È così che si uccide

zilahyMi domando perché ci si affezioni così tanto ai “detective”. Forse perché sono coraggiosi, anche quando mostrano il proprio animo addolorato. Forse banalmente perché vorremmo essere come loro: lucidi e intelligenti oltre ogni addoloramento d’animo. O magari perché conducono una vita così pericolosa che sapendo che potrebbero restarci secchi da un momento all’altro ci fa tenere il fiato in sospeso per loro. Perché vederli sempre così vicini alla morte ce li fa istintivamente tenere anche vicini al cuore. Resta il fatto che sono sempre più convinta che le serie siano nate per permetterci di non staccarci dal nostro personaggio preferito: le serie nascono per tenere in vita i “detective”. Ce n’è tutta una famiglia: Sherlock Holmes e Poirot, Duca Lamberti, Montalbano fino a Alice Allevi e da oggi anche Enrico Mancini ne fa parte, tra i suoi nuovi membri acquisiti. Mi è impossibile infatti pensare che non ci sarà una nuova indagine per il commissario, profiler romano specializzato a Quantico, e per la sua squadra – con Cate pronta per diventare parte della scientifica, il professor Biga, il cinismo nerd di Rocchi e il sorriso buono di Walter.

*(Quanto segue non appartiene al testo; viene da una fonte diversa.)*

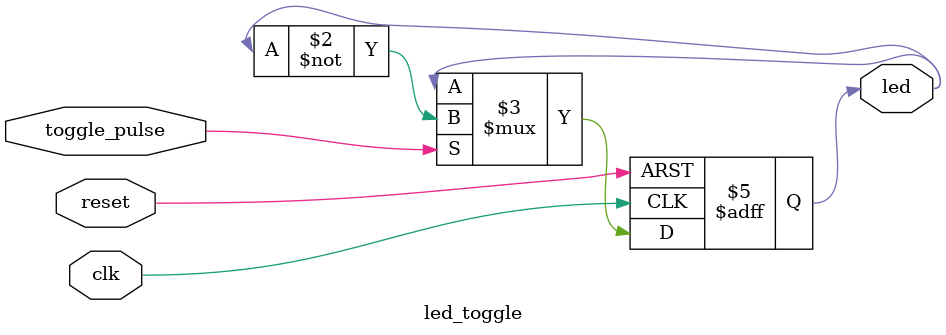
<source format=v>
`timescale 1ns / 1ps

module led_toggle(
    input  wire clk,
    input  wire reset,
    input  wire toggle_pulse,
    output reg  led
);

    always @(posedge clk or posedge reset) begin
        if (reset)
            led <= 0;
        else if (toggle_pulse)
            led <= ~led;
    end

endmodule

</source>
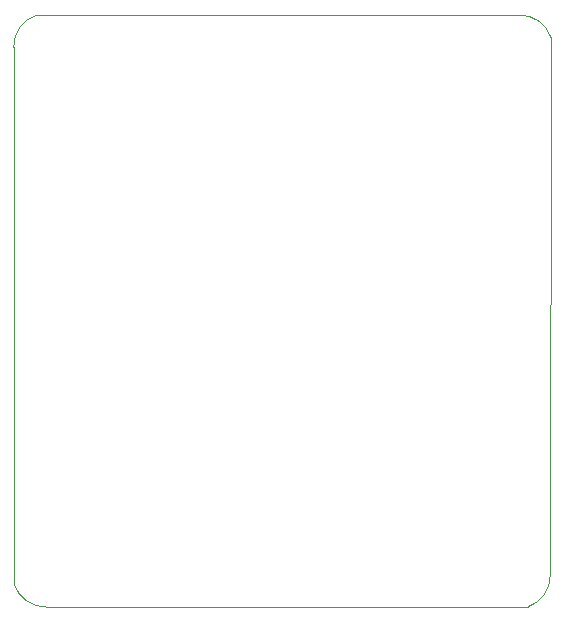
<source format=gm1>
G04 #@! TF.GenerationSoftware,KiCad,Pcbnew,5.1.5+dfsg1-2build2*
G04 #@! TF.CreationDate,2021-05-18T17:36:41-03:00*
G04 #@! TF.ProjectId,jbox_kicad,6a626f78-5f6b-4696-9361-642e6b696361,0*
G04 #@! TF.SameCoordinates,Original*
G04 #@! TF.FileFunction,Profile,NP*
%FSLAX46Y46*%
G04 Gerber Fmt 4.6, Leading zero omitted, Abs format (unit mm)*
G04 Created by KiCad (PCBNEW 5.1.5+dfsg1-2build2) date 2021-05-18 17:36:41*
%MOMM*%
%LPD*%
G04 APERTURE LIST*
%ADD10C,0.025400*%
G04 APERTURE END LIST*
D10*
X212633560Y-156844999D02*
G75*
G02X209905601Y-154932416I-60943J2814840D01*
G01*
X209850438Y-109456222D02*
G75*
G02X211825840Y-106730800I2811729J40644D01*
G01*
X255295637Y-154113217D02*
G75*
G02X253370080Y-156845000I-2813882J-61101D01*
G01*
X255358884Y-108636826D02*
X255295637Y-154113217D01*
X211825840Y-106730800D02*
X252628400Y-106719129D01*
X209905601Y-154932416D02*
X209849720Y-109453680D01*
X253370080Y-156845000D02*
X212633560Y-156845000D01*
X252628400Y-106719129D02*
G75*
G02X255358884Y-108636826I63484J-2812337D01*
G01*
M02*

</source>
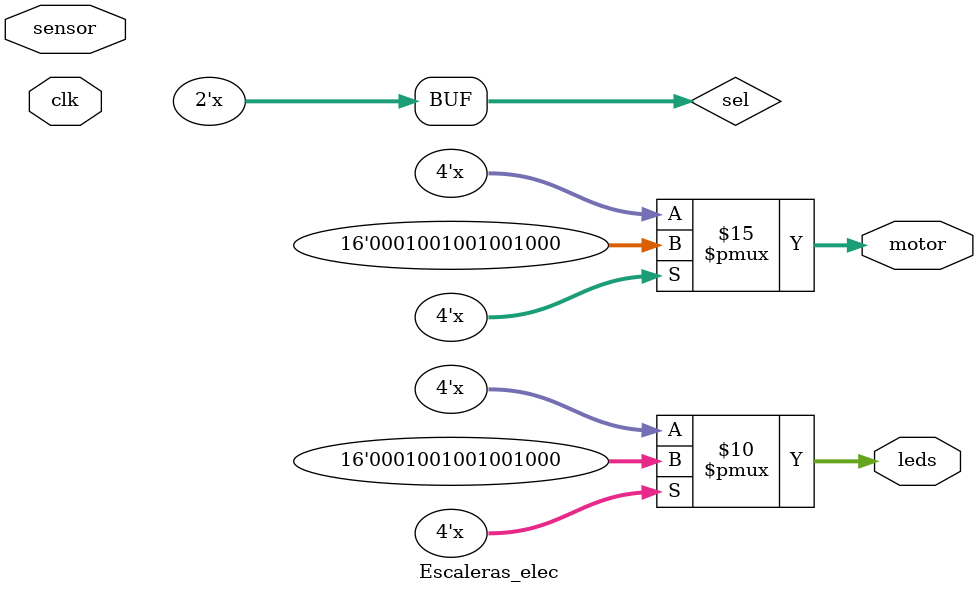
<source format=v>
`timescale 1ns / 1ps

module Escaleras_elec(
	clk,
	motor,
	sensor,
	leds
    );

input wire clk;
input wire sensor;
output reg [3:0] motor;
output reg [3:0] leds;

parameter frec = 50000000;
parameter frec_out = 4;
parameter max_count = frec/(2*frec_out);

reg clk_out;
reg [1:0] sel;
reg [22:0] count;

always@(posedge clk) begin

	if(count ==(max_count)) begin
	clk_out = ~clk_out;
	count = 0;
	end

	else begin
	count = count + 1;
	end
end

always@(clk_out) begin

	if(clk_out && clk_out == 1) begin
	sel = sel + 1'b1;
	end

end

always@(sel) begin
case(sel)
	2'b00 : begin motor = 4'b0001; leds = 4'b0001; end //1
	2'b01 : begin motor = 4'b0010; leds = 4'b0010; end
	2'b10 : begin motor = 4'b0100; leds = 4'b0100; end
	2'b11 : begin motor = 4'b1000; leds = 4'b1000; end
	default : begin motor = 4'b0000; leds = 4'b1000; end
endcase
end



endmodule

</source>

Non riesco a immaginare che non ci sia un seguito perché il Commissario Mancini non è un eroe che combatte contro il crimine. Enrico Mancini è un professionista, ma i suoi nemici non sono i serial killer: quelli sono degli enigmi che lui è più bravo di altri a risolvere. I nemici di Mancini sono la mediocrità e la burocrazia, campi in cui il suo superiore Gugliotti invece prospera. Mancini non lavora per sconfiggere l’ingiustizia e la malvagità. Lavora perché è costretto, così come è costretto a fare i conti con il proprio dolore, con l’ingiustizia e la malvagità che gli hanno strappato quello che aveva di più caro. Per questo non può non esserci un seguito. E perché non voglio credere che non rileggerò più di Roma così come la racconta Zilahy. Tra i relitti del suo passato, mastodonti di pietra e di acciaio, cattedrali abbandonate che creano interstizi tra cui le persone si infilano e si perdono. E quando vengono ritrovate, beh: non sono in buono stato. Una Roma piovosa, ammuffita, che puzza di acqua marcia, che vale la pena di leggere anche solo per gioire di quanto è bravo Zilahy a tirare fuori con poche parole gli odori dalle pagine. Altro che il profumo della carta.